Start of RECORDS FOR THE EXERCISE

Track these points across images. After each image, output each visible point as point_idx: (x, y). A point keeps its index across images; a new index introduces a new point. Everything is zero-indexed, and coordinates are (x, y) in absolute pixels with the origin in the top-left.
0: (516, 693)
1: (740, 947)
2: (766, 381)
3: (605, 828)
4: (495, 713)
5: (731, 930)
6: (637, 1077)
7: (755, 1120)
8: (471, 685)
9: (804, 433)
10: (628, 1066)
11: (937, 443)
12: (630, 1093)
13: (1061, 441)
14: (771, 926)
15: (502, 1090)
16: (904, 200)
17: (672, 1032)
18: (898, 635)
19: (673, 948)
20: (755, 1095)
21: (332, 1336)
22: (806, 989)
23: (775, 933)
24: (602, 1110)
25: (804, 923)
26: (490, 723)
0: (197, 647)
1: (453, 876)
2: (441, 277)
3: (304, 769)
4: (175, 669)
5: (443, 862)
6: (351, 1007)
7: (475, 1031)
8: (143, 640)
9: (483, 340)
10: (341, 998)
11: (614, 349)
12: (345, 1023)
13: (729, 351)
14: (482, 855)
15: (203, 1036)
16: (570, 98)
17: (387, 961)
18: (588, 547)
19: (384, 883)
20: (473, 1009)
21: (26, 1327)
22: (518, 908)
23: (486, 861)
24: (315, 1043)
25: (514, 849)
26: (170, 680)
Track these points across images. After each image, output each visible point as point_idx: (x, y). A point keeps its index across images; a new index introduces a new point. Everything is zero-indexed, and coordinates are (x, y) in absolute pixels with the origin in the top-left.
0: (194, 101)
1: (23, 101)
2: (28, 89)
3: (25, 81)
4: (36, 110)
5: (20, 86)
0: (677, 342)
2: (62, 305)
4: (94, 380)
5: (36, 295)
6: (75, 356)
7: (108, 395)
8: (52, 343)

End of RECORDS FOR THE EXERCISE

▶ **BRIEF**
Convert the records above into a JSON list of strings, with one string for each line and blank lines left out.

▶ **ANSWER AREA**
[
  "Track these points across images. After each image, output each visible point as point_idx: (x, y). A point keeps its index across images; a new index introduces a new point. Everything is zero-indexed, and coordinates are (x, y) in absolute pixels with the origin in the top-left.",
  "0: (516, 693)",
  "1: (740, 947)",
  "2: (766, 381)",
  "3: (605, 828)",
  "4: (495, 713)",
  "5: (731, 930)",
  "6: (637, 1077)",
  "7: (755, 1120)",
  "8: (471, 685)",
  "9: (804, 433)",
  "10: (628, 1066)",
  "11: (937, 443)",
  "12: (630, 1093)",
  "13: (1061, 441)",
  "14: (771, 926)",
  "15: (502, 1090)",
  "16: (904, 200)",
  "17: (672, 1032)",
  "18: (898, 635)",
  "19: (673, 948)",
  "20: (755, 1095)",
  "21: (332, 1336)",
  "22: (806, 989)",
  "23: (775, 933)",
  "24: (602, 1110)",
  "25: (804, 923)",
  "26: (490, 723)",
  "0: (197, 647)",
  "1: (453, 876)",
  "2: (441, 277)",
  "3: (304, 769)",
  "4: (175, 669)",
  "5: (443, 862)",
  "6: (351, 1007)",
  "7: (475, 1031)",
  "8: (143, 640)",
  "9: (483, 340)",
  "10: (341, 998)",
  "11: (614, 349)",
  "12: (345, 1023)",
  "13: (729, 351)",
  "14: (482, 855)",
  "15: (203, 1036)",
  "16: (570, 98)",
  "17: (387, 961)",
  "18: (588, 547)",
  "19: (384, 883)",
  "20: (473, 1009)",
  "21: (26, 1327)",
  "22: (518, 908)",
  "23: (486, 861)",
  "24: (315, 1043)",
  "25: (514, 849)",
  "26: (170, 680)",
  "Track these points across images. After each image, output each visible point as point_idx: (x, y). A point keeps its index across images; a new index introduces a new point. Everything is zero-indexed, and coordinates are (x, y) in absolute pixels with the origin in the top-left.",
  "0: (194, 101)",
  "1: (23, 101)",
  "2: (28, 89)",
  "3: (25, 81)",
  "4: (36, 110)",
  "5: (20, 86)",
  "0: (677, 342)",
  "2: (62, 305)",
  "4: (94, 380)",
  "5: (36, 295)",
  "6: (75, 356)",
  "7: (108, 395)",
  "8: (52, 343)"
]